[PATCH -mm 1/6] mm: get unmapped area from VMA tree
From: Rik van Riel
Date: Mon Jun 18 2012 - 10:53:03 EST
From: Rik van Riel <riel@xxxxxxxxxxx>
Change the generic implementations of arch_get_unmapped_area(_topdown)
to use the free space info in the VMA rbtree. This makes it possible
to find free address space in O(log(N)) complexity.

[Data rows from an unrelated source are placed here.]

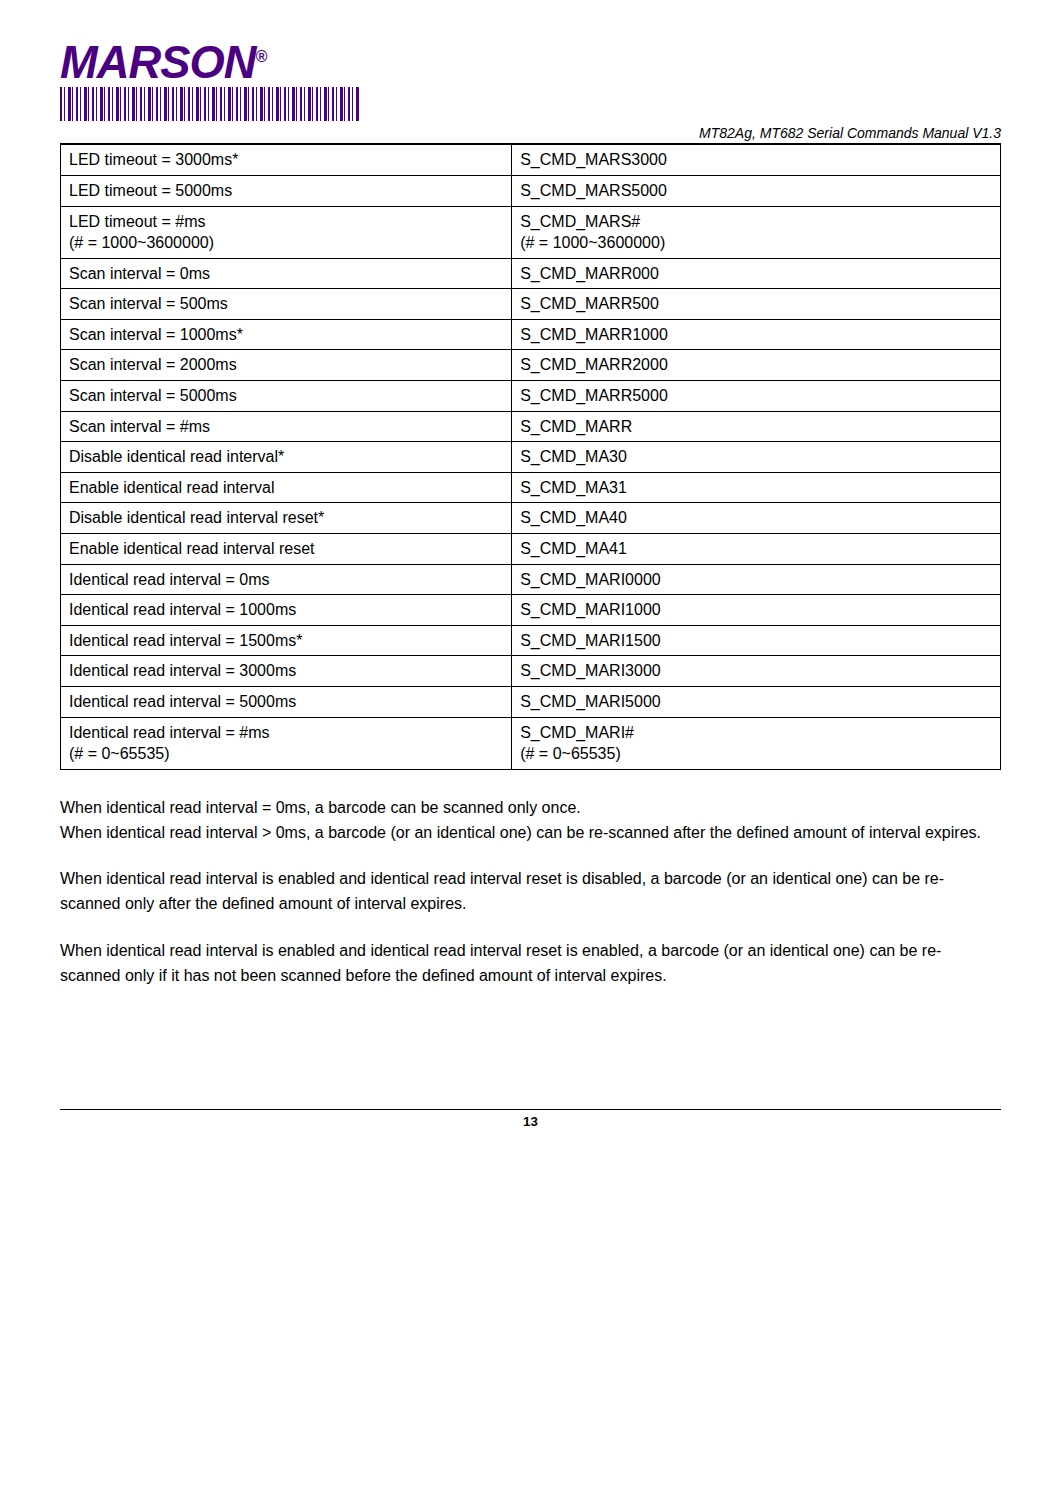MARSON®
MT82Ag, MT682 Serial Commands Manual V1.3
| LED timeout = 3000ms* | S_CMD_MARS3000 |
| LED timeout = 5000ms | S_CMD_MARS5000 |
| LED timeout = #ms (# = 1000~3600000) | S_CMD_MARS# (# = 1000~3600000) |
| Scan interval = 0ms | S_CMD_MARR000 |
| Scan interval = 500ms | S_CMD_MARR500 |
| Scan interval = 1000ms* | S_CMD_MARR1000 |
| Scan interval = 2000ms | S_CMD_MARR2000 |
| Scan interval = 5000ms | S_CMD_MARR5000 |
| Scan interval = #ms | S_CMD_MARR |
| Disable identical read interval* | S_CMD_MA30 |
| Enable identical read interval | S_CMD_MA31 |
| Disable identical read interval reset* | S_CMD_MA40 |
| Enable identical read interval reset | S_CMD_MA41 |
| Identical read interval = 0ms | S_CMD_MARI0000 |
| Identical read interval = 1000ms | S_CMD_MARI1000 |
| Identical read interval = 1500ms* | S_CMD_MARI1500 |
| Identical read interval = 3000ms | S_CMD_MARI3000 |
| Identical read interval = 5000ms | S_CMD_MARI5000 |
| Identical read interval = #ms (# = 0~65535) | S_CMD_MARI# (# = 0~65535) |
When identical read interval = 0ms, a barcode can be scanned only once.
When identical read interval > 0ms, a barcode (or an identical one) can be re-scanned after the defined amount of interval expires.
When identical read interval is enabled and identical read interval reset is disabled, a barcode (or an identical one) can be re-scanned only after the defined amount of interval expires.
When identical read interval is enabled and identical read interval reset is enabled, a barcode (or an identical one) can be re-scanned only if it has not been scanned before the defined amount of interval expires.
13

For bottom-up allocations, we pick the lowest hole that is large
enough for our allocation. For topdown allocations, we pick the
highest hole of sufficient size.
For topdown allocations, we need to keep track of the highest
mapped VMA address, because it might be below mm->mmap_base,
and we only keep track of free space to the left of each VMA
in the VMA tree. It is tempting to try and keep track of
the free space to the right of each VMA when running in
topdown mode, but that gets us into trouble when running on
x86, where a process can switch direction in the middle of
execve.
We have to leave the mm->free_area_cache and mm->largest_hole_size
in place for now, because the architecture specific versions still
use those.
Signed-off-by: Rik van Riel <riel@xxxxxxxxxx>
---
include/linux/mm_types.h | 1 +
mm/mmap.c | 270 +++++++++++++++++++++++++++++++---------------
2 files changed, 184 insertions(+), 87 deletions(-)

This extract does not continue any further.